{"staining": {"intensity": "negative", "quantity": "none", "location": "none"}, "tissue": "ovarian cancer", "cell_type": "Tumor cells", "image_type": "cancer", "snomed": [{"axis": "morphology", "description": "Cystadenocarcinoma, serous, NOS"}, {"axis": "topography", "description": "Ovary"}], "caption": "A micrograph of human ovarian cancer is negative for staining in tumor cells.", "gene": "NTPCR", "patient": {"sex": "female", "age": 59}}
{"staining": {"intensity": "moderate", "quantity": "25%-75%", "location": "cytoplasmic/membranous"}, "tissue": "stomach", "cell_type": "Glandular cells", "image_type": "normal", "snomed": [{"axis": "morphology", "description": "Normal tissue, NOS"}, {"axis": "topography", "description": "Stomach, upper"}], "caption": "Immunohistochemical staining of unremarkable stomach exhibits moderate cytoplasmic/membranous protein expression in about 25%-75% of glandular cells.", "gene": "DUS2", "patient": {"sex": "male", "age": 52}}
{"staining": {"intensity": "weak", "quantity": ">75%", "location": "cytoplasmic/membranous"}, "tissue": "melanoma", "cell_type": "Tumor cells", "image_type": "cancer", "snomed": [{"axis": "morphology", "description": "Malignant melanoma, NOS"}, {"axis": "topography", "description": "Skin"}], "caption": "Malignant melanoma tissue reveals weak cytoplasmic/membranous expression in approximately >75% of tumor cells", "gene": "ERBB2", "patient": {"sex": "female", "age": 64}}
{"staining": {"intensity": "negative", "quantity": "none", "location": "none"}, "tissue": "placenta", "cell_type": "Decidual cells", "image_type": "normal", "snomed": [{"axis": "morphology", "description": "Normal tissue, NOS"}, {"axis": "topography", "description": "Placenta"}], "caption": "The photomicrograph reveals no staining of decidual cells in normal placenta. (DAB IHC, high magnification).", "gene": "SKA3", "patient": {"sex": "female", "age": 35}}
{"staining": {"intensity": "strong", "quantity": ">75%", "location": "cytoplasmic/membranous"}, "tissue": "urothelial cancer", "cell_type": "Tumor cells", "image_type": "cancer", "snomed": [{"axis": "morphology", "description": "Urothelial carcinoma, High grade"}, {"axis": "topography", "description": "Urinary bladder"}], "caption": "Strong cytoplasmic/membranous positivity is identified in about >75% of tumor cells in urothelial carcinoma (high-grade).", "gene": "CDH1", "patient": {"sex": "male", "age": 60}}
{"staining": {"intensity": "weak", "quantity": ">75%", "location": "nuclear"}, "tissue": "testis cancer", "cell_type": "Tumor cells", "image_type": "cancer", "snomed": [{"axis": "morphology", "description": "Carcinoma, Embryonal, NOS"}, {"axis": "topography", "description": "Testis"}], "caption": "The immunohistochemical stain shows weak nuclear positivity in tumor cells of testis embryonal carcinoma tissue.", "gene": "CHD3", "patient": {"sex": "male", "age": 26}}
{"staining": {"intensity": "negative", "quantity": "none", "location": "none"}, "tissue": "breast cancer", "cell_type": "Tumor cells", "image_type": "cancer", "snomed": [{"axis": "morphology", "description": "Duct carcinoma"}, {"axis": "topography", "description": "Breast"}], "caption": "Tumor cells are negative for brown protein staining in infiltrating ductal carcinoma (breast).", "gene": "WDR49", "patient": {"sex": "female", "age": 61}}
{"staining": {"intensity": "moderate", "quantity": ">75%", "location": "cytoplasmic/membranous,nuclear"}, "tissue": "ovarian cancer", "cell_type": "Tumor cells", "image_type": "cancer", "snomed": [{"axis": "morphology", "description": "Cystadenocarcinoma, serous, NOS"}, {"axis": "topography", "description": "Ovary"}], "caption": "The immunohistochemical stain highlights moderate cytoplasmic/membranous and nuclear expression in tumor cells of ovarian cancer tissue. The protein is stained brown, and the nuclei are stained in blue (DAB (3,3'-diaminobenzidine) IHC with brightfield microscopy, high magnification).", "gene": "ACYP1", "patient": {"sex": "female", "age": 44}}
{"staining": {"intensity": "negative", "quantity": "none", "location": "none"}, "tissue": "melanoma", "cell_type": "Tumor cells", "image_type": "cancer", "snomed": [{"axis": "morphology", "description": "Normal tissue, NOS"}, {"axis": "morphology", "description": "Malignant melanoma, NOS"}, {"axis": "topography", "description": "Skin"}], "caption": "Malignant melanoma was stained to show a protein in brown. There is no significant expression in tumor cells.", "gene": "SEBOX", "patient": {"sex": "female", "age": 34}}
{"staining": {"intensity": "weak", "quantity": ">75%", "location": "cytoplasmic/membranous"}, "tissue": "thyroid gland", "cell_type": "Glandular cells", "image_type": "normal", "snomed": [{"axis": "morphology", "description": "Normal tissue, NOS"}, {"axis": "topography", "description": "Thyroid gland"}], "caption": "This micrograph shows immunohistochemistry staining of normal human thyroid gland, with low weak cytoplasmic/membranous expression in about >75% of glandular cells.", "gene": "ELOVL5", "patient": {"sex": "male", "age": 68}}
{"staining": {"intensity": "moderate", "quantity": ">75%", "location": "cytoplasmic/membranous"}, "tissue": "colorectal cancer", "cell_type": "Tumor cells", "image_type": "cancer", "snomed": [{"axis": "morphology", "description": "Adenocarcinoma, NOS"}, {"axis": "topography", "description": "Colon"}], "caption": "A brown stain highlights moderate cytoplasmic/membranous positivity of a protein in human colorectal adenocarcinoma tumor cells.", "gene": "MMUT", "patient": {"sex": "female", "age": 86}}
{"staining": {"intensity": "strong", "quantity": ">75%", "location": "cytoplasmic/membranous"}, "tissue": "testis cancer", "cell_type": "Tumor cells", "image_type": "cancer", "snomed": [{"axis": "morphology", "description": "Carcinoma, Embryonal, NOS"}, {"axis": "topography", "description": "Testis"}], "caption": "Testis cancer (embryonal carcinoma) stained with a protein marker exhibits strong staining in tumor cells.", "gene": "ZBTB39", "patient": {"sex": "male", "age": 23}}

● ● ● ● ● ● ●

ASSIGNMENT: Please write out the whole listing once more, exactly.

WRITTEN ANSWER:
{"staining": {"intensity": "negative", "quantity": "none", "location": "none"}, "tissue": "ovarian cancer", "cell_type": "Tumor cells", "image_type": "cancer", "snomed": [{"axis": "morphology", "description": "Cystadenocarcinoma, serous, NOS"}, {"axis": "topography", "description": "Ovary"}], "caption": "A micrograph of human ovarian cancer is negative for staining in tumor cells.", "gene": "NTPCR", "patient": {"sex": "female", "age": 59}}
{"staining": {"intensity": "moderate", "quantity": "25%-75%", "location": "cytoplasmic/membranous"}, "tissue": "stomach", "cell_type": "Glandular cells", "image_type": "normal", "snomed": [{"axis": "morphology", "description": "Normal tissue, NOS"}, {"axis": "topography", "description": "Stomach, upper"}], "caption": "Immunohistochemical staining of unremarkable stomach exhibits moderate cytoplasmic/membranous protein expression in about 25%-75% of glandular cells.", "gene": "DUS2", "patient": {"sex": "male", "age": 52}}
{"staining": {"intensity": "weak", "quantity": ">75%", "location": "cytoplasmic/membranous"}, "tissue": "melanoma", "cell_type": "Tumor cells", "image_type": "cancer", "snomed": [{"axis": "morphology", "description": "Malignant melanoma, NOS"}, {"axis": "topography", "description": "Skin"}], "caption": "Malignant melanoma tissue reveals weak cytoplasmic/membranous expression in approximately >75% of tumor cells", "gene": "ERBB2", "patient": {"sex": "female", "age": 64}}
{"staining": {"intensity": "negative", "quantity": "none", "location": "none"}, "tissue": "placenta", "cell_type": "Decidual cells", "image_type": "normal", "snomed": [{"axis": "morphology", "description": "Normal tissue, NOS"}, {"axis": "topography", "description": "Placenta"}], "caption": "The photomicrograph reveals no staining of decidual cells in normal placenta. (DAB IHC, high magnification).", "gene": "SKA3", "patient": {"sex": "female", "age": 35}}
{"staining": {"intensity": "strong", "quantity": ">75%", "location": "cytoplasmic/membranous"}, "tissue": "urothelial cancer", "cell_type": "Tumor cells", "image_type": "cancer", "snomed": [{"axis": "morphology", "description": "Urothelial carcinoma, High grade"}, {"axis": "topography", "description": "Urinary bladder"}], "caption": "Strong cytoplasmic/membranous positivity is identified in about >75% of tumor cells in urothelial carcinoma (high-grade).", "gene": "CDH1", "patient": {"sex": "male", "age": 60}}
{"staining": {"intensity": "weak", "quantity": ">75%", "location": "nuclear"}, "tissue": "testis cancer", "cell_type": "Tumor cells", "image_type": "cancer", "snomed": [{"axis": "morphology", "description": "Carcinoma, Embryonal, NOS"}, {"axis": "topography", "description": "Testis"}], "caption": "The immunohistochemical stain shows weak nuclear positivity in tumor cells of testis embryonal carcinoma tissue.", "gene": "CHD3", "patient": {"sex": "male", "age": 26}}
{"staining": {"intensity": "negative", "quantity": "none", "location": "none"}, "tissue": "breast cancer", "cell_type": "Tumor cells", "image_type": "cancer", "snomed": [{"axis": "morphology", "description": "Duct carcinoma"}, {"axis": "topography", "description": "Breast"}], "caption": "Tumor cells are negative for brown protein staining in infiltrating ductal carcinoma (breast).", "gene": "WDR49", "patient": {"sex": "female", "age": 61}}
{"staining": {"intensity": "moderate", "quantity": ">75%", "location": "cytoplasmic/membranous,nuclear"}, "tissue": "ovarian cancer", "cell_type": "Tumor cells", "image_type": "cancer", "snomed": [{"axis": "morphology", "description": "Cystadenocarcinoma, serous, NOS"}, {"axis": "topography", "description": "Ovary"}], "caption": "The immunohistochemical stain highlights moderate cytoplasmic/membranous and nuclear expression in tumor cells of ovarian cancer tissue. The protein is stained brown, and the nuclei are stained in blue (DAB (3,3'-diaminobenzidine) IHC with brightfield microscopy, high magnification).", "gene": "ACYP1", "patient": {"sex": "female", "age": 44}}
{"staining": {"intensity": "negative", "quantity": "none", "location": "none"}, "tissue": "melanoma", "cell_type": "Tumor cells", "image_type": "cancer", "snomed": [{"axis": "morphology", "description": "Normal tissue, NOS"}, {"axis": "morphology", "description": "Malignant melanoma, NOS"}, {"axis": "topography", "description": "Skin"}], "caption": "Malignant melanoma was stained to show a protein in brown. There is no significant expression in tumor cells.", "gene": "SEBOX", "patient": {"sex": "female", "age": 34}}
{"staining": {"intensity": "weak", "quantity": ">75%", "location": "cytoplasmic/membranous"}, "tissue": "thyroid gland", "cell_type": "Glandular cells", "image_type": "normal", "snomed": [{"axis": "morphology", "description": "Normal tissue, NOS"}, {"axis": "topography", "description": "Thyroid gland"}], "caption": "This micrograph shows immunohistochemistry staining of normal human thyroid gland, with low weak cytoplasmic/membranous expression in about >75% of glandular cells.", "gene": "ELOVL5", "patient": {"sex": "male", "age": 68}}
{"staining": {"intensity": "moderate", "quantity": ">75%", "location": "cytoplasmic/membranous"}, "tissue": "colorectal cancer", "cell_type": "Tumor cells", "image_type": "cancer", "snomed": [{"axis": "morphology", "description": "Adenocarcinoma, NOS"}, {"axis": "topography", "description": "Colon"}], "caption": "A brown stain highlights moderate cytoplasmic/membranous positivity of a protein in human colorectal adenocarcinoma tumor cells.", "gene": "MMUT", "patient": {"sex": "female", "age": 86}}
{"staining": {"intensity": "strong", "quantity": ">75%", "location": "cytoplasmic/membranous"}, "tissue": "testis cancer", "cell_type": "Tumor cells", "image_type": "cancer", "snomed": [{"axis": "morphology", "description": "Carcinoma, Embryonal, NOS"}, {"axis": "topography", "description": "Testis"}], "caption": "Testis cancer (embryonal carcinoma) stained with a protein marker exhibits strong staining in tumor cells.", "gene": "ZBTB39", "patient": {"sex": "male", "age": 23}}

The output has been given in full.